We have seen a couple of big news days for two of the world's biggest automakers. On Monday, Ford used the North American International Auto Show in Detroit to announce the Shelby GT500, an uber-Mustang, as well as new Explorer crossovers. The same day, Volkswagen—one of the few German brands to attend Detroit this year—revealed the latest Passat sedan and an $800 million investment in its plant in Chattanooga, Tennessee. The US plant is to become VW's North American base for manufacturing electric vehicles, adding 1,000 new jobs with production of electric vehicles using the new MEB architecture beginning in 2022.
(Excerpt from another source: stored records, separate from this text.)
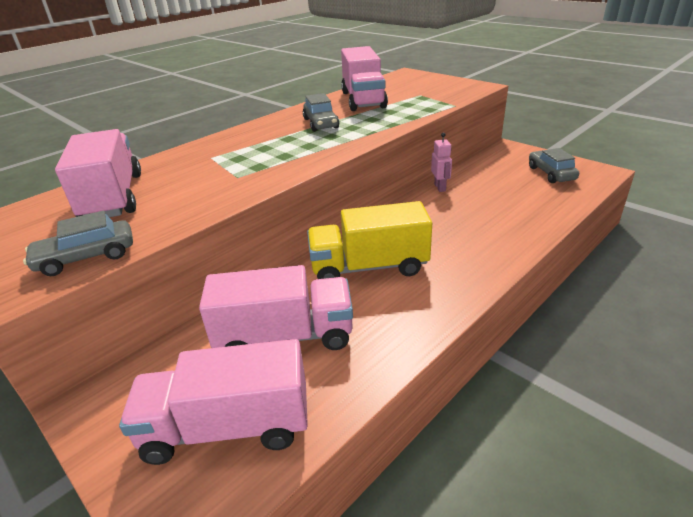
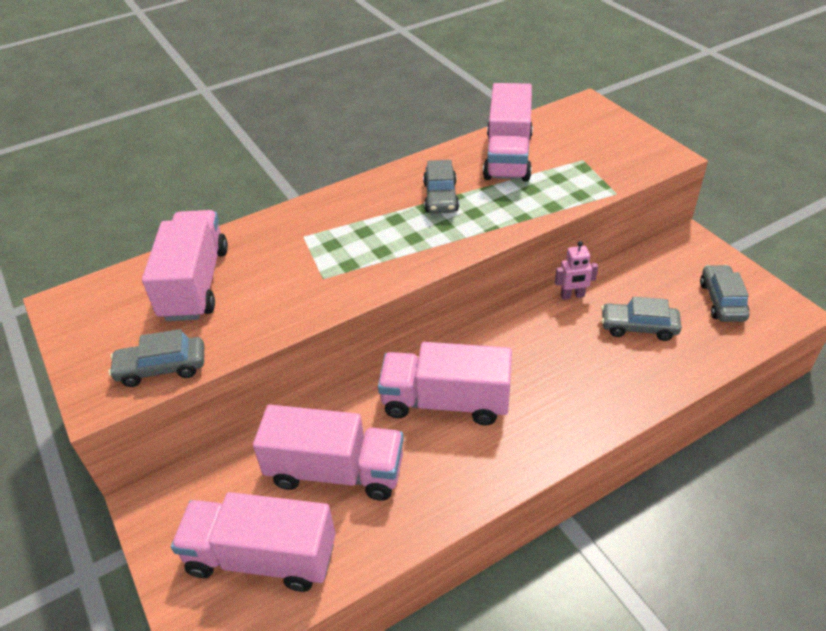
camera: 15 degrees right, 10 degrees up
(369, 267) = (445, 402): yellow truck -> pink truck
(440, 187) = (572, 296): pink robot -> pink robot turned 75 degrees clockwise
(500, 196) = (638, 327): none -> grey car

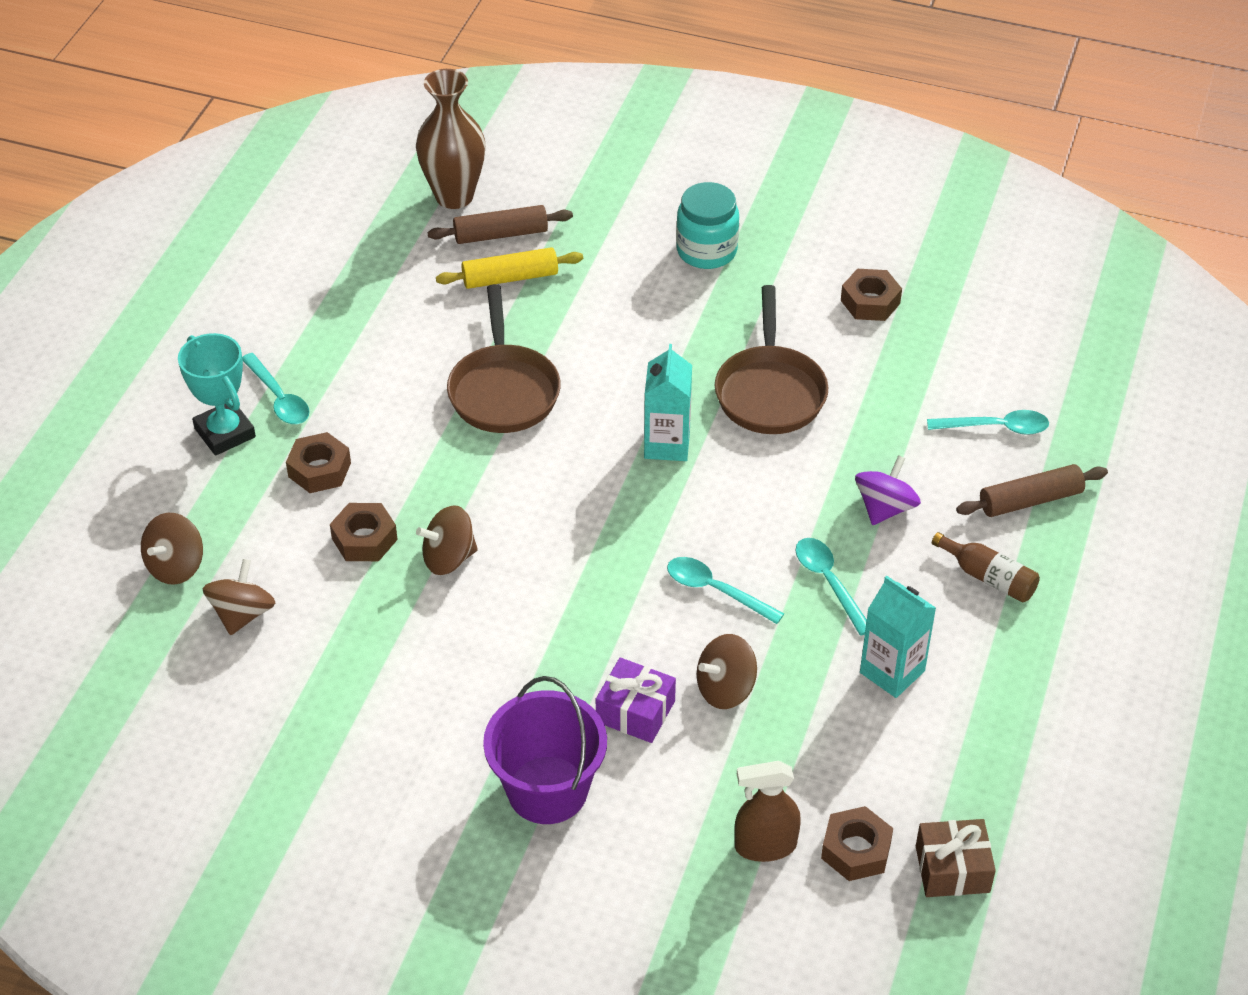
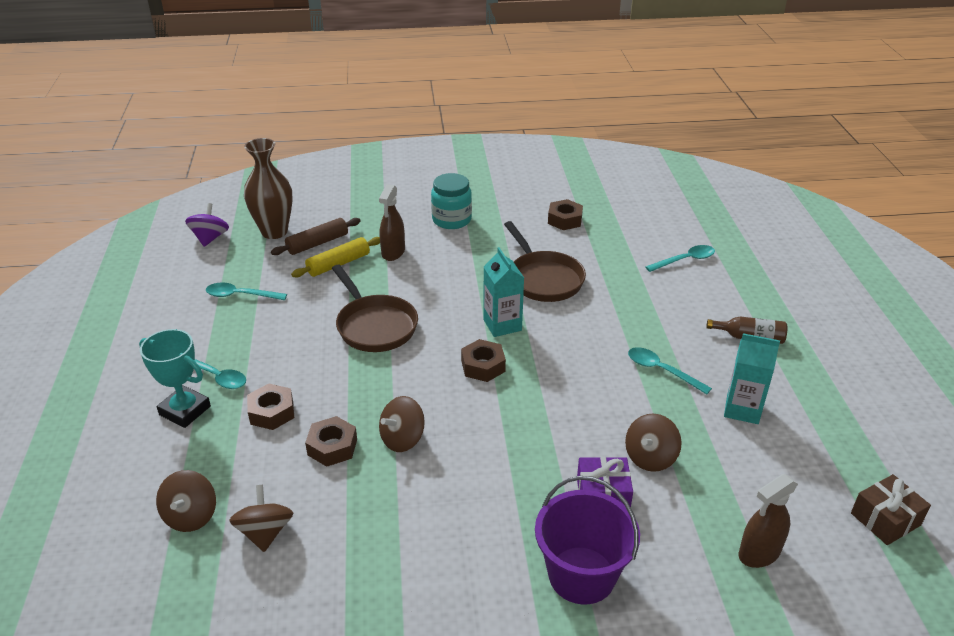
camera: 25 degrees left, 10 degrees down
(593, 281) = (393, 252): none -> brown spray bottle
(715, 590) = (596, 399): turquoise spoon -> turquoise spoon (240, 295)
(856, 850) = (817, 531): brown nut -> brown nut (483, 366)
(885, 508) = (660, 319): purple spinning top -> purple spinning top (210, 238)
(1030, 500) = (736, 290): brown rolling pin -> none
You'd think that either company would be relaxing at this point; after all, both just laid out some pretty strong plans to sell a lot of vehicles here in the US market. But throughout yesterday, automotive Twitter (yes, it's a thing) was a-buzz with news of something else, a joint press conference between the two rivals. On Tuesday morning we got our answer: a global alliance between Ford and Volkswagen, with each contributing one of its strengths in an area where the other has a weakness.
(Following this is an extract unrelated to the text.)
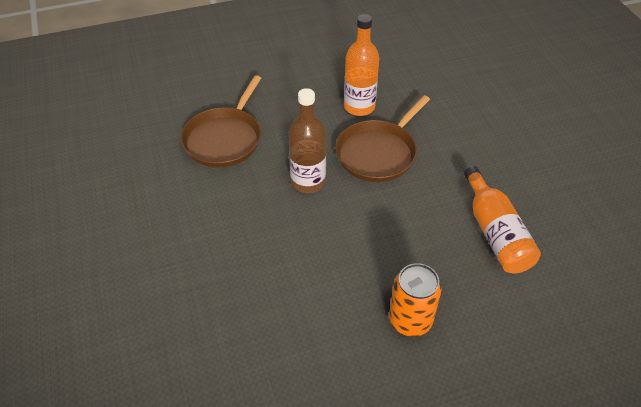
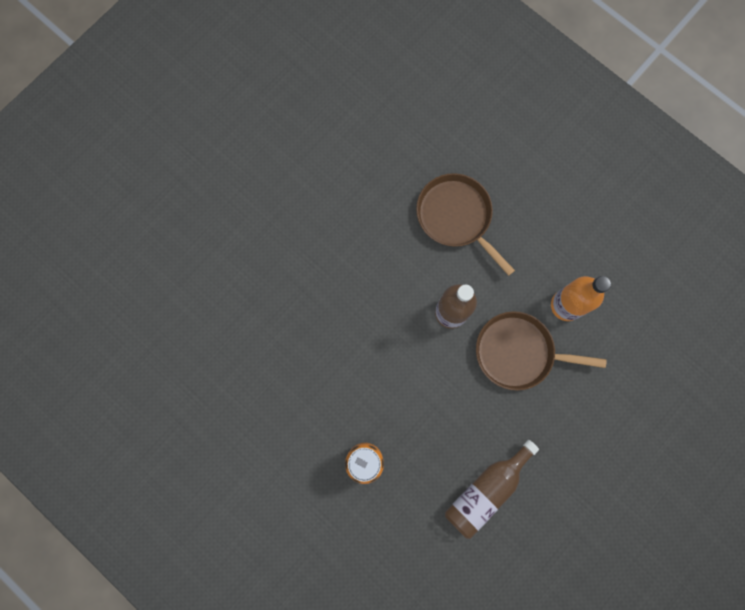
camera: 60 degrees right, 30 degrees up
(224, 139) = (456, 217): brown pan -> brown pan turned 60 degrees clockwise
(495, 233) = (486, 490): orange bottle -> brown bottle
It's not a merger, and no shares are trading hands between the companies. But it will involve plenty of collaboration. First up? New commercial vans and medium-sized pickups for the global (read not-US) market. And that's medium-sized as determined by those markets, so we're talking Ranger-sized, not F-250 monsters. Ford will build pickup trucks to be badged by both automakers, starting in 2022. It will also develop a replacement for the Transit van, with VW taking responsibility for a new city van due in 2023.